> Written instruction:
Please change "common name" to "vernacular name" everywhere it appears in the rows below, leaving the rest of each line the same. Omit the pictures from your answer.

[Collection entries]
---*---
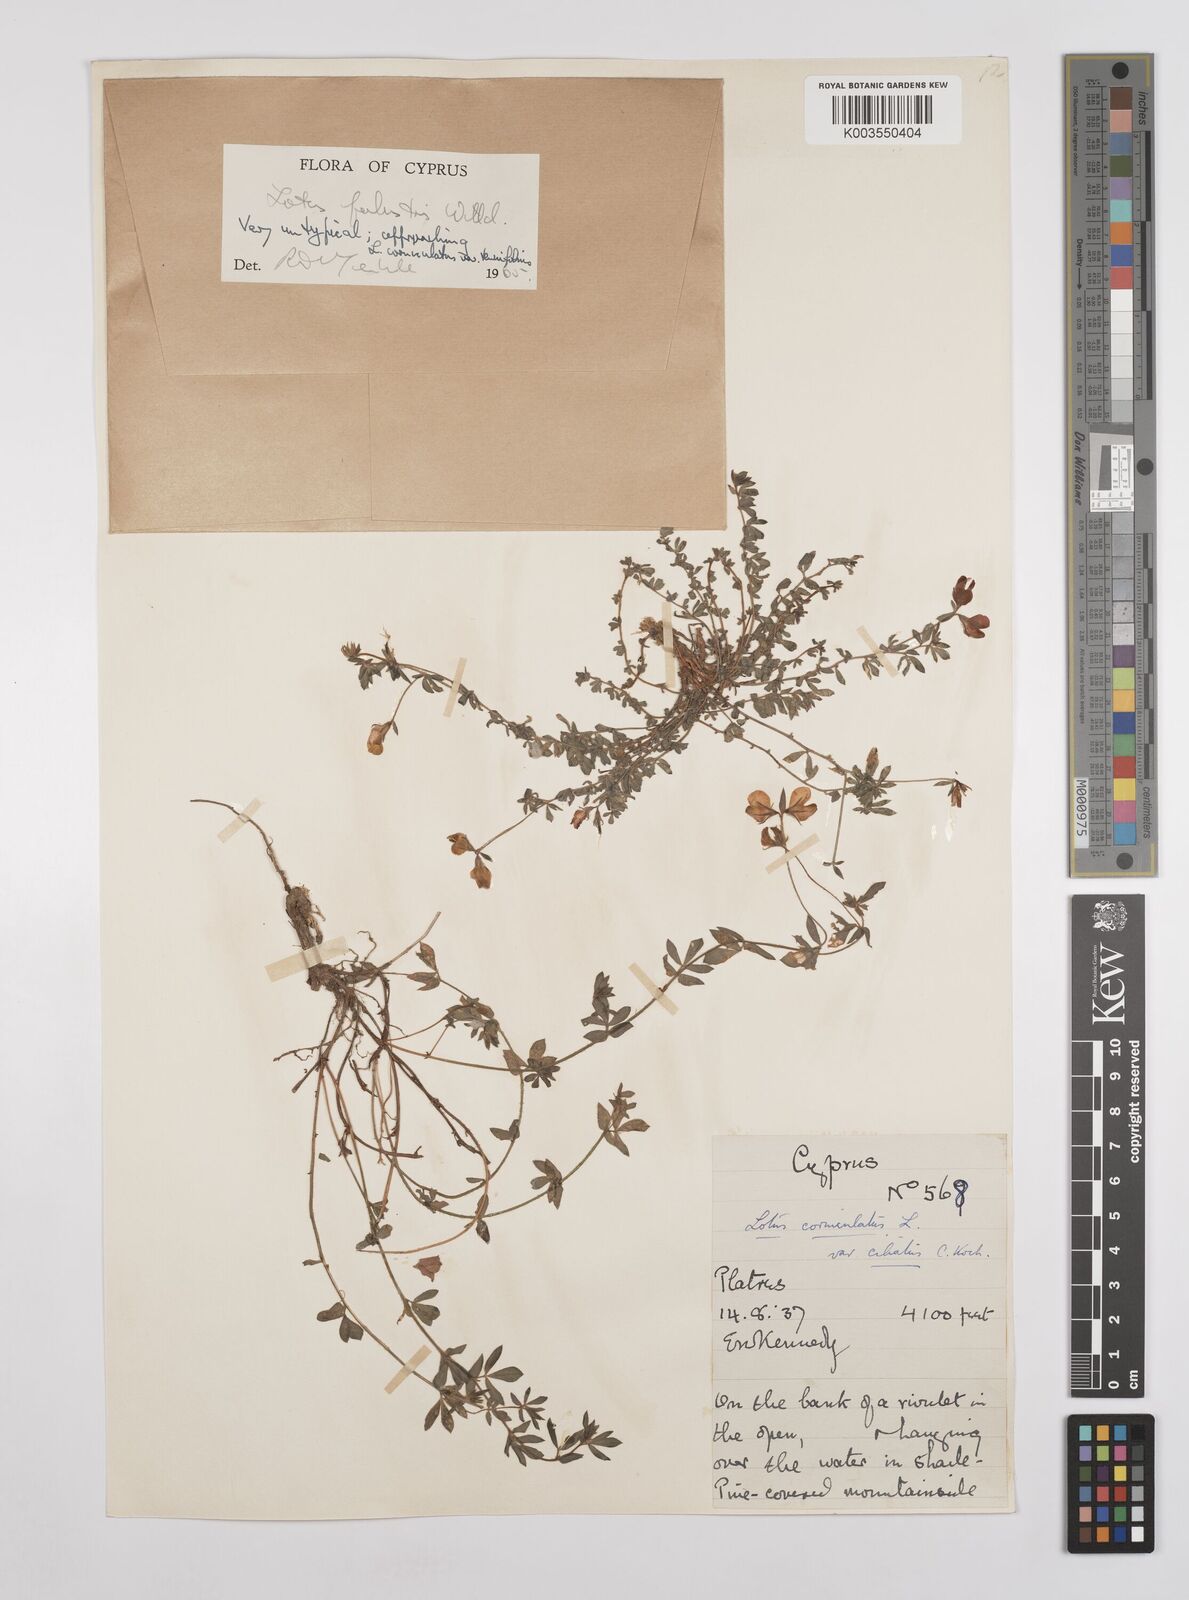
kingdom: Plantae
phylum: Tracheophyta
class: Magnoliopsida
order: Fabales
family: Fabaceae
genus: Lotus
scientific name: Lotus palustris
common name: Large birds-foot trefoil
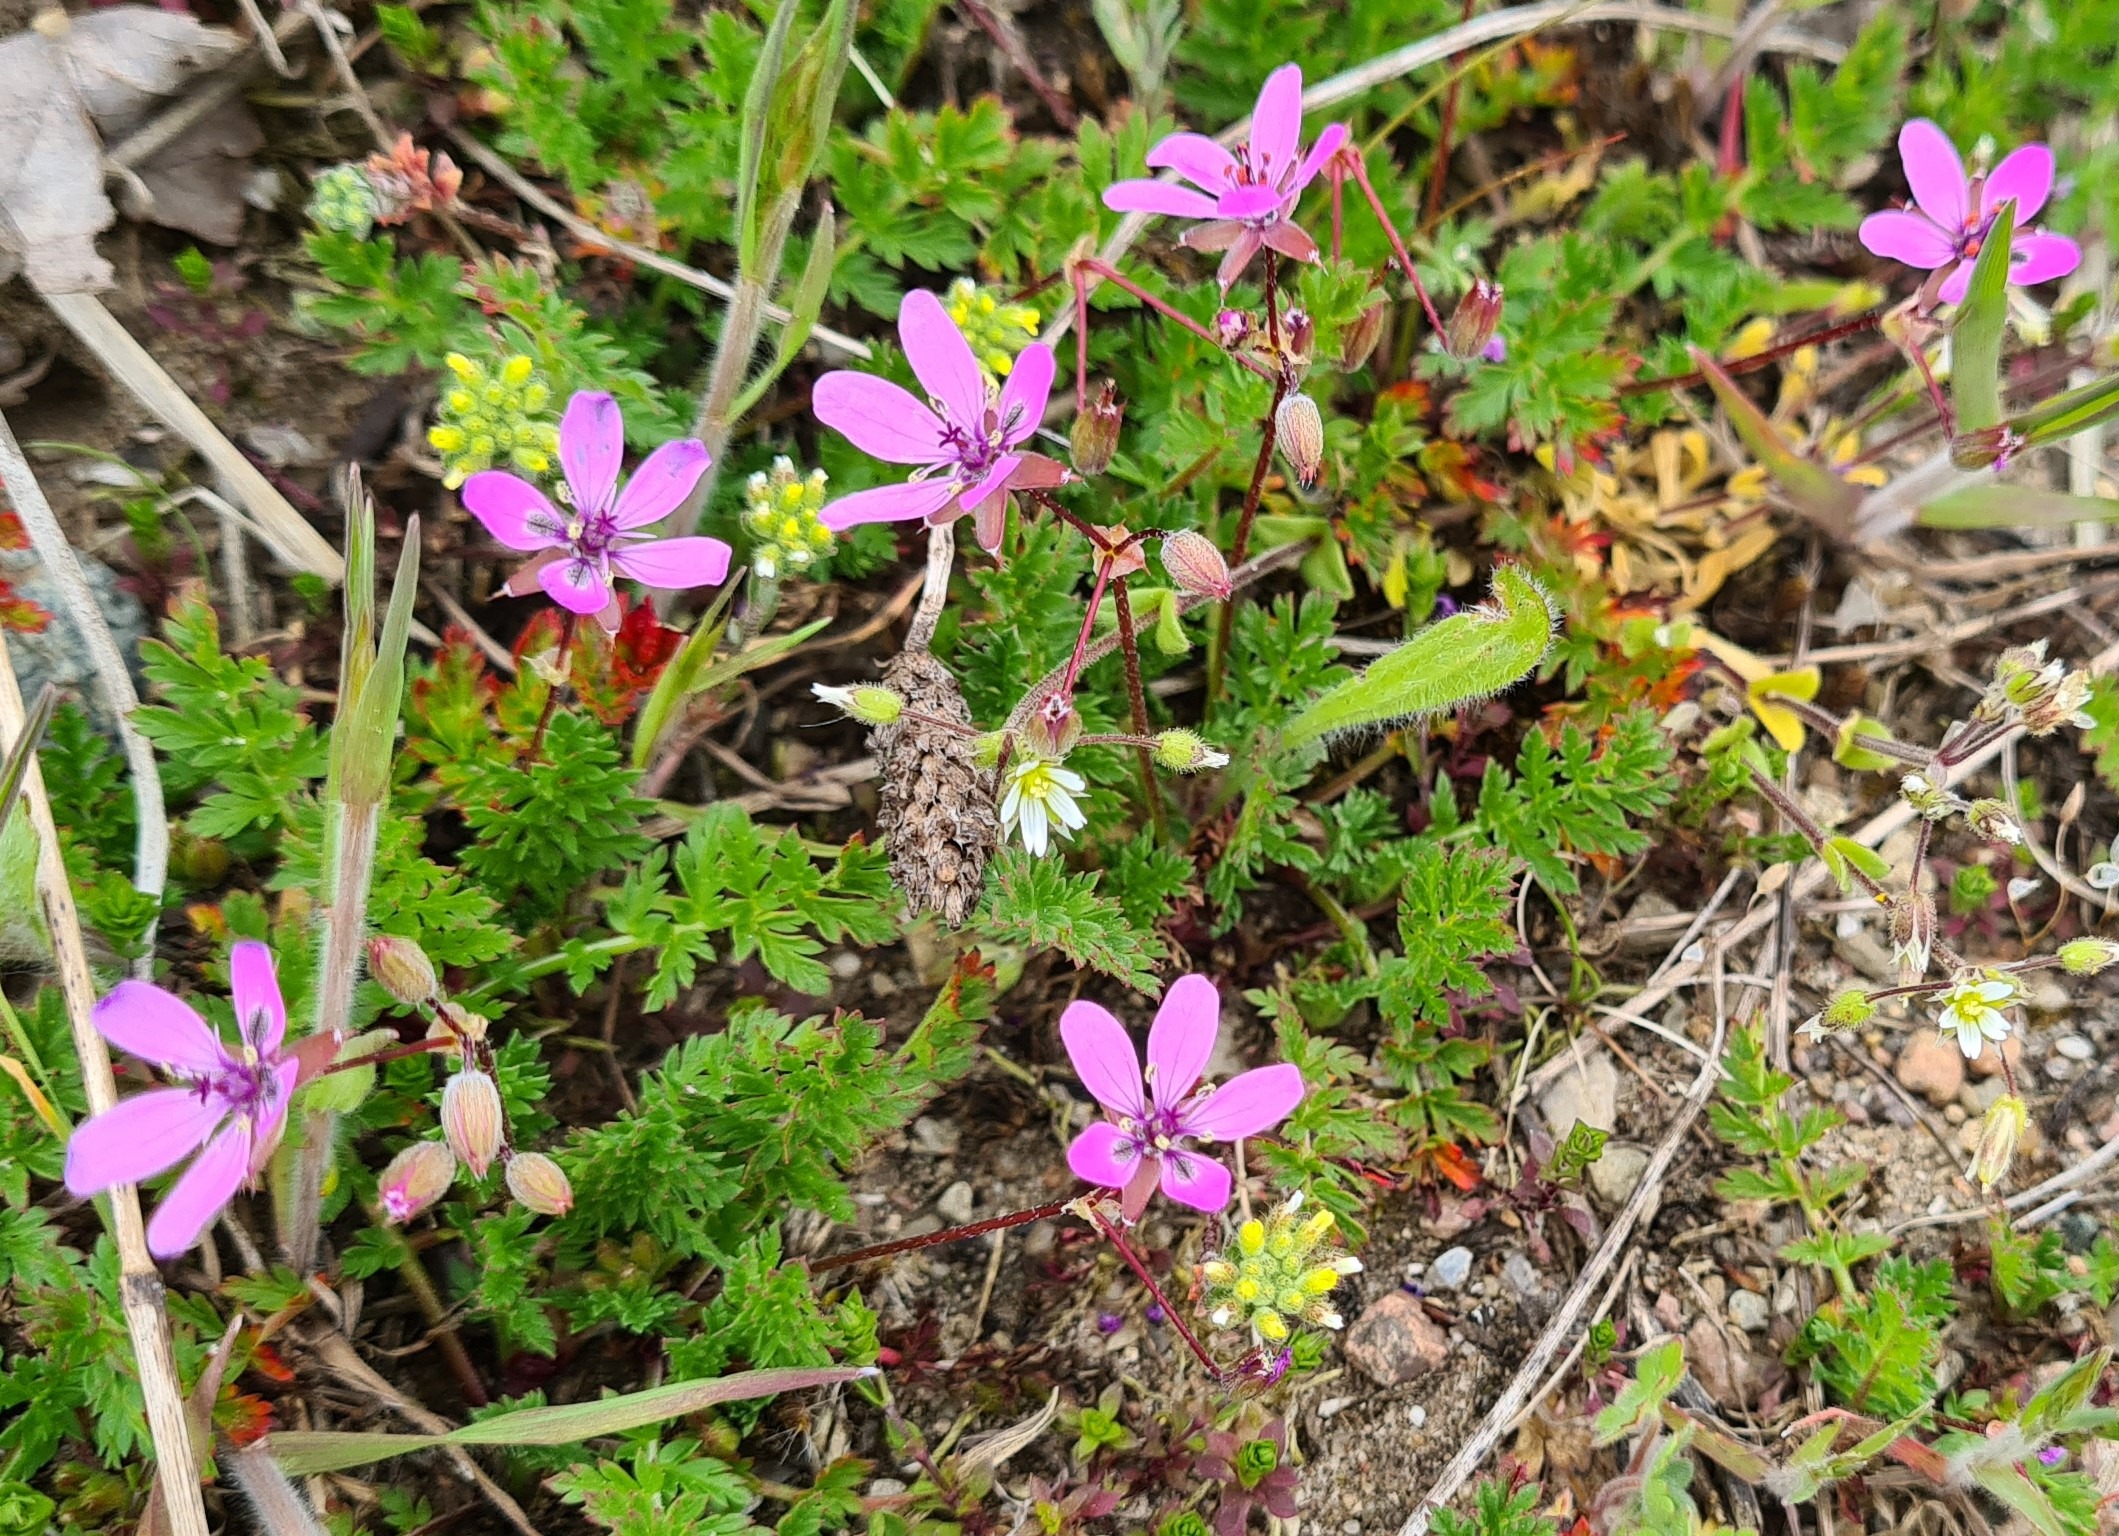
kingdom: Plantae
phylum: Tracheophyta
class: Magnoliopsida
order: Geraniales
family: Geraniaceae
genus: Erodium
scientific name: Erodium cicutarium
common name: Hejrenæb
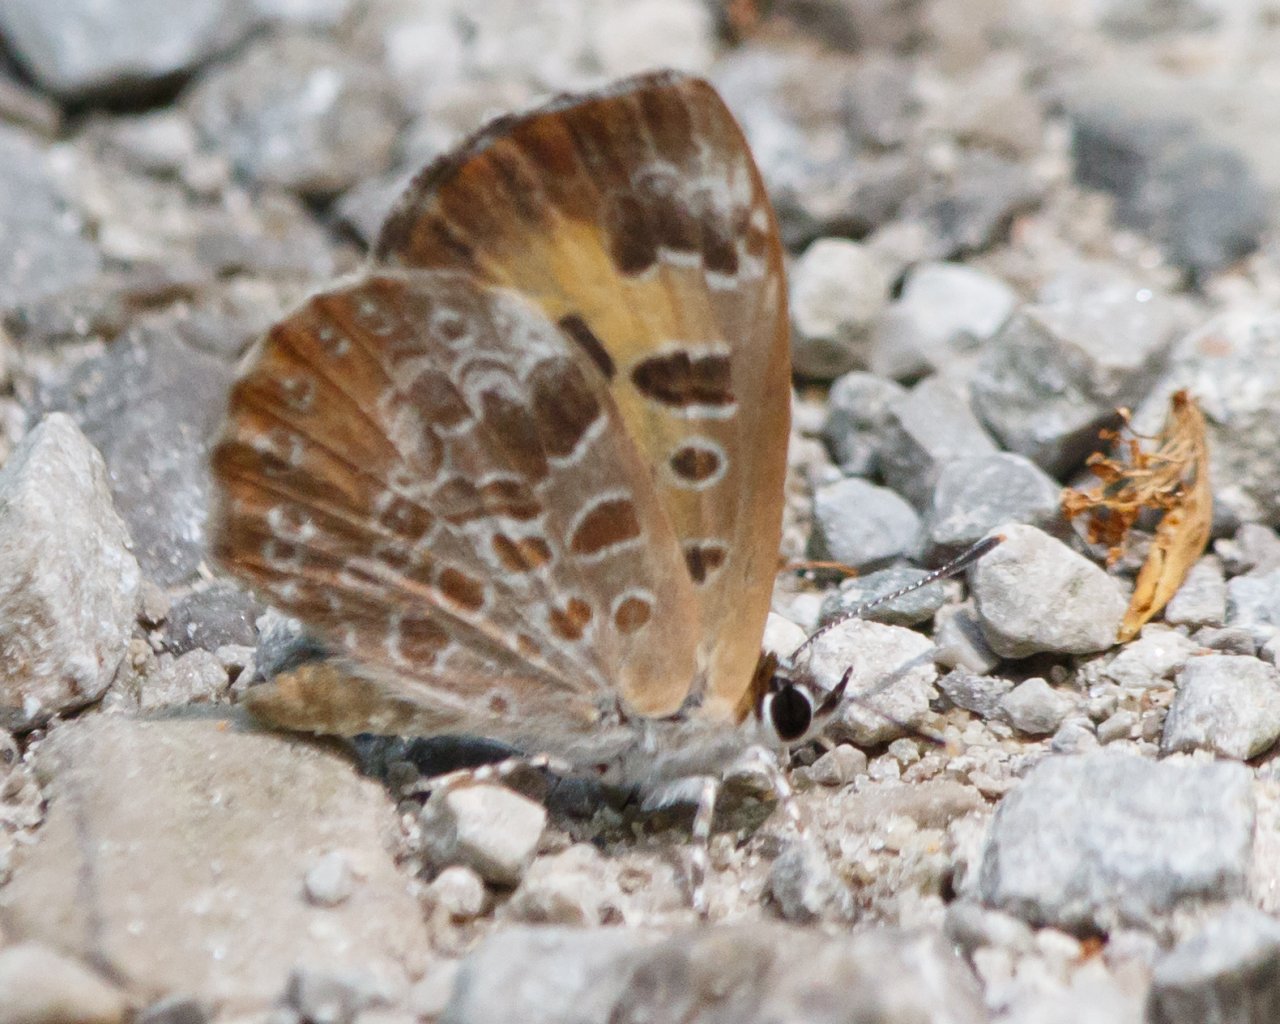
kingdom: Animalia
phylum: Arthropoda
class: Insecta
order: Lepidoptera
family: Lycaenidae
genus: Feniseca
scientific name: Feniseca tarquinius
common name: Harvester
---*---
> Response below:
kingdom: Plantae
phylum: Tracheophyta
class: Magnoliopsida
order: Fabales
family: Fabaceae
genus: Lotus
scientific name: Lotus palustris
vernacular name: Large birds-foot trefoil
kingdom: Plantae
phylum: Tracheophyta
class: Magnoliopsida
order: Geraniales
family: Geraniaceae
genus: Erodium
scientific name: Erodium cicutarium
vernacular name: Hejrenæb
kingdom: Animalia
phylum: Arthropoda
class: Insecta
order: Lepidoptera
family: Lycaenidae
genus: Feniseca
scientific name: Feniseca tarquinius
vernacular name: Harvester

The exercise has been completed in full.